Hi Dan,

On 7/23/2025 12:31 AM, dan.j.willi...@intel.com wrote:
Smita Koralahalli wrote:
Introduce a background worker in cxl_acpi to delay SOFT RESERVE handling
until the cxl_mem driver has probed at least one device. This coordination
ensures that DAX registration or fallback handling for soft-reserved
regions is not triggered prematurely.

The worker waits on cxl_wait_queue, which is signaled via
cxl_mem_active_inc() during cxl_mem_probe(). Once at least one memory
device probe is confirmed, the worker invokes wait_for_device_probe()
to allow the rest of the CXL device hierarchy to complete initialization.
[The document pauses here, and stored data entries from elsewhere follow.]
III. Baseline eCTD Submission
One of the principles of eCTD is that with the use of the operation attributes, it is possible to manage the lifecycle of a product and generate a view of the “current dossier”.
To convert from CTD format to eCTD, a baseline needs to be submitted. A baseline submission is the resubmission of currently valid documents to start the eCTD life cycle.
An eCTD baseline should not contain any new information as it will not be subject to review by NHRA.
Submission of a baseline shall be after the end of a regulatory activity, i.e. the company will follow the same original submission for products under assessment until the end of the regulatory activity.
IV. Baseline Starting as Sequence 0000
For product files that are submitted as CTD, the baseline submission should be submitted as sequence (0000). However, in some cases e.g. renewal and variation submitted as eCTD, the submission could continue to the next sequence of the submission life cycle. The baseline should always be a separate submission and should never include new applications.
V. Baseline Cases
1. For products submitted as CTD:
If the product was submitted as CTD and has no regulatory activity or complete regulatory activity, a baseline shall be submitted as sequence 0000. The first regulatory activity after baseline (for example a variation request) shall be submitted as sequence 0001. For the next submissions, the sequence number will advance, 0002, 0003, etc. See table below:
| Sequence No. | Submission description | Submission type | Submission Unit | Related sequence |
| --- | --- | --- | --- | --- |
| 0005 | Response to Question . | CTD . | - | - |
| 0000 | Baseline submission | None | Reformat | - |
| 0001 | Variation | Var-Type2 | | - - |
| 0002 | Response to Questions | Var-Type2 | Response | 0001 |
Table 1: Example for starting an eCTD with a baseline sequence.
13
Additionally, it also handles initialization order issues where
cxl_acpi_probe() may complete before other drivers such as cxl_port or
cxl_mem have loaded, especially when cxl_acpi and cxl_port are built-in
and cxl_mem is a loadable module. In such cases, using only
wait_for_device_probe() is insufficient, as it may return before all
relevant probes are registered.

Right, but that problem is not solved by this which still leaves the
decision on when to give up on this mechanism, and this mechanism does
not tell you when follow-on probe work is complete.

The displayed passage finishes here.